Item 5.07.Submission of Matters to a Vote of Security Holders.
Allied Motion Technologies Inc. (“the Company”) held its annual stockholders’ meeting on May 4, 2022. At the annual meeting, the stockholders of the Company (i) elected the seven director nominees, (ii) approved, on an advisory basis, the compensation awarded to the Company’s Named Executive Officers, (iii) ratified the appointment of Deloitte & Touche LLP as the Company’s independent registered public accounting firm for the 2022 fiscal year.
The tables below are calculated based on 15,452,717 shares of the Company’s outstanding Common Stock on the record date of March 9, 2022.

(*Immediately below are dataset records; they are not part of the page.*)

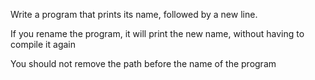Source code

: Write a program that prints its name, followed by a new line.

If you rename the program, it will print the new name, without having to compile it again

You should not remove the path before the name of the program
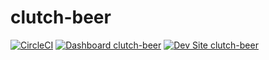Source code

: # clutch-beer

[![CircleCI](https://circleci.com/gh/jdstand/clutch-beer.svg?style=shield)](https://circleci.com/gh/jdstand/clutch-beer)
[![Dashboard clutch-beer](https://img.shields.io/badge/dashboard-clutch_beer-yellow.svg)](https://dashboard.pantheon.io/sites/97637284-a987-45ff-8ad5-d46ff1e3d111#dev/code)
[![Dev Site clutch-beer](https://img.shields.io/badge/site-clutch_beer-blue.svg)](http://dev-clutch-beer.pantheonsite.io/)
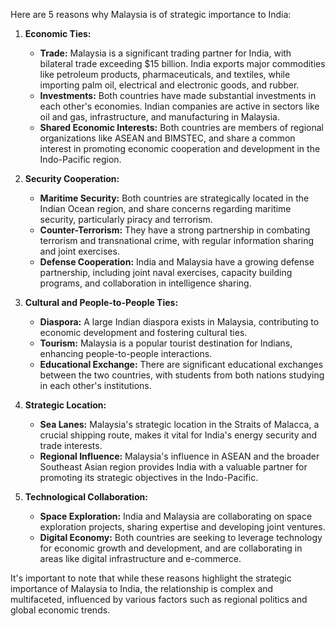 Here are 5 reasons why Malaysia is of strategic importance to India:

1. **Economic Ties:**
   * **Trade:** Malaysia is a significant trading partner for India, with bilateral trade exceeding $15 billion. India exports major commodities like petroleum products, pharmaceuticals, and textiles, while importing palm oil, electrical and electronic goods, and rubber.
   * **Investments:** Both countries have made substantial investments in each other's economies. Indian companies are active in sectors like oil and gas, infrastructure, and manufacturing in Malaysia. 
   * **Shared Economic Interests:** Both countries are members of regional organizations like ASEAN and BIMSTEC, and share a common interest in promoting economic cooperation and development in the Indo-Pacific region. 

2. **Security Cooperation:**
   * **Maritime Security:** Both countries are strategically located in the Indian Ocean region, and share concerns regarding maritime security, particularly piracy and terrorism. 
   * **Counter-Terrorism:**  They have a strong partnership in combating terrorism and transnational crime, with regular information sharing and joint exercises.
   * **Defense Cooperation:** India and Malaysia have a growing defense partnership, including joint naval exercises, capacity building programs, and collaboration in intelligence sharing.

3. **Cultural and People-to-People Ties:**
   * **Diaspora:**  A large Indian diaspora exists in Malaysia, contributing to economic development and fostering cultural ties.
   * **Tourism:**  Malaysia is a popular tourist destination for Indians, enhancing people-to-people interactions. 
   * **Educational Exchange:**  There are significant educational exchanges between the two countries, with students from both nations studying in each other's institutions.

4. **Strategic Location:** 
   * **Sea Lanes:** Malaysia's strategic location in the Straits of Malacca, a crucial shipping route, makes it vital for India's energy security and trade interests. 
   * **Regional Influence:** Malaysia's influence in ASEAN and the broader Southeast Asian region provides India with a valuable partner for promoting its strategic objectives in the Indo-Pacific.

5. **Technological Collaboration:** 
   * **Space Exploration:**  India and Malaysia are collaborating on space exploration projects, sharing expertise and developing joint ventures. 
   * **Digital Economy:** Both countries are seeking to leverage technology for economic growth and development, and are collaborating in areas like digital infrastructure and e-commerce.

It's important to note that while these reasons highlight the strategic importance of Malaysia to India, the relationship is complex and multifaceted, influenced by various factors such as regional politics and global economic trends.
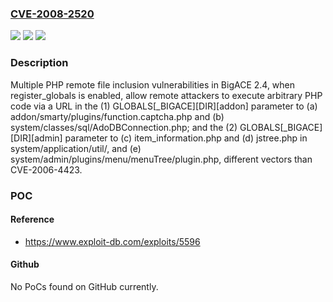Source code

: ### [CVE-2008-2520](https://cve.mitre.org/cgi-bin/cvename.cgi?name=CVE-2008-2520)
![](https://img.shields.io/static/v1?label=Product&message=n%2Fa&color=blue)
![](https://img.shields.io/static/v1?label=Version&message=n%2Fa&color=blue)
![](https://img.shields.io/static/v1?label=Vulnerability&message=n%2Fa&color=brighgreen)

### Description

Multiple PHP remote file inclusion vulnerabilities in BigACE 2.4, when register_globals is enabled, allow remote attackers to execute arbitrary PHP code via a URL in the (1) GLOBALS[_BIGACE][DIR][addon] parameter to (a) addon/smarty/plugins/function.captcha.php and (b) system/classes/sql/AdoDBConnection.php; and the (2) GLOBALS[_BIGACE][DIR][admin] parameter to (c) item_information.php and (d) jstree.php in system/application/util/, and (e) system/admin/plugins/menu/menuTree/plugin.php, different vectors than CVE-2006-4423.

### POC

#### Reference
- https://www.exploit-db.com/exploits/5596

#### Github
No PoCs found on GitHub currently.

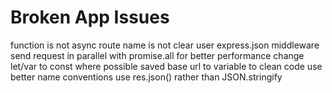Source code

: # Broken App Issues

function is not async 
route name is not clear
user express.json middleware
send request in parallel with promise.all for better performance
change let/var to const where possible
saved base url to variable to clean code
use better name conventions
use res.json() rather than JSON.stringify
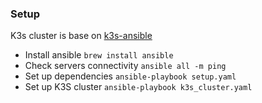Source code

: ### Setup

K3s cluster is base on [k3s-ansible](https://github.com/k3s-io/k3s-ansible) 

- Install ansible
  `brew install ansible`
- Check servers connectivity
  `ansible all -m ping`
- Set up dependencies
  `ansible-playbook setup.yaml`
- Set up K3S cluster
  `ansible-playbook k3s_cluster.yaml`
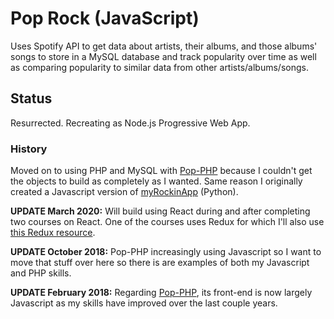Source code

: # Pop Rock (JavaScript)
Uses Spotify API to get data about artists, their albums, and those albums' songs to store in a MySQL database and track popularity over time as well as comparing popularity to similar data from other artists/albums/songs.

## Status
Resurrected. Recreating as Node.js Progressive Web App.

### History
Moved on to using PHP and MySQL with [Pop-PHP](https://github.com/jotasprout/Pop-PHP) because I couldn't get the objects to build as completely as I wanted. Same reason I originally created a Javascript version of [myRockinApp](https://github.com/jotasprout/myRockinApp) (Python). 

**UPDATE March 2020:**
Will build using React during and after completing two courses on React. 
One of the courses uses Redux for which I'll also use [this Redux resource](https://www.valentinog.com/blog/redux/).

**UPDATE October 2018:** Pop-PHP increasingly using Javascript so I want to move that stuff over here so there is are examples of both my Javascript and PHP skills.

**UPDATE February 2018:** Regarding [Pop-PHP](https://github.com/jotasprout/Pop-PHP), its front-end is now largely Javascript as my skills have improved over the last couple years.
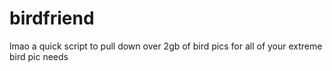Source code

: # birdfriend
lmao a quick script to pull down over 2gb of bird pics for all of your extreme bird pic needs
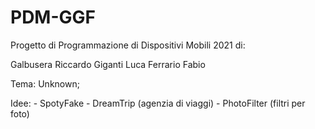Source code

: # PDM-GGF
Progetto di Programmazione di Dispositivi Mobili 2021 di:

Galbusera Riccardo
Giganti Luca
Ferrario Fabio

Tema: Unknown;

Idee: 
    - SpotyFake
    - DreamTrip (agenzia di viaggi)
    - PhotoFilter (filtri per foto)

The results of the voting for the seven director nominees were as follows:
| | | | |
| | | | |
Nominee | For | Against | Abstentions | Broker Non-votes |
Robert B. Engel | 12,736,614 | 86,703 | 10,360 | 1,537,856 |
Richard D. Federico | 12,445,953 | 377,365 | 10,359 | 1,537,856 |
Steven C. Finch | 12,741,430 | 81,737 | 10,510 | 1,537,856 |
James J. Tanous | 12,139,376 | 683,941 | 10,360 | 1,537,856 |
Nicole R. Tzetzo | 12,630,393 | 192,775 | 10,509 | 1,537,856 |
Richard S. Warzala | 12,690,708 | 137,447 | 5,522 | 1,537,856 |
Michael R. Winter | 12,601,556 | 221,762 | 10,359 | 1,537,856 |
The results for the advisory vote on executive compensation were as follows:
| | | |
For | Against | Abstentions | Broker Non-Votes |
12,129,755 | 301,905 | 402,017 | 1,537,856 |
The results of the voting for the ratification of Deloitte & Touche LLP as the Company’s independent registered public accounting firm for the 2022 fiscal year were as follows:
| | |
For | Against | Abstentions |
14,032,353 | 14,642 | 324,538 |
Item 8.01.Other Events.
Director Compensation Program
On May 4, 2022, the Board of Directors amended the Company’s Director Compensation Program. As amended, the annual cash retainer paid to each Non-employee Director is increased to $62,400. The annual restricted stock award granted to each Non-employee Director under the Company’s 2017 Omnibus Incentive Plan was also increased. As amended, the annual award consists of shares of the Company’s common stock with a value of $69,100 as of the date of election. These restricted shares will vest quarterly over the 12-month service period.
A copy of the Company’s Director Compensation Program, Stock Ownership Requirements and Stock-in-Lieu of Cash Retainer Plan, including the Non-Employee Director Compensation Policy pursuant to the 2017 Omnibus Incentive Plan is filed as Exhibit 10.1 hereto.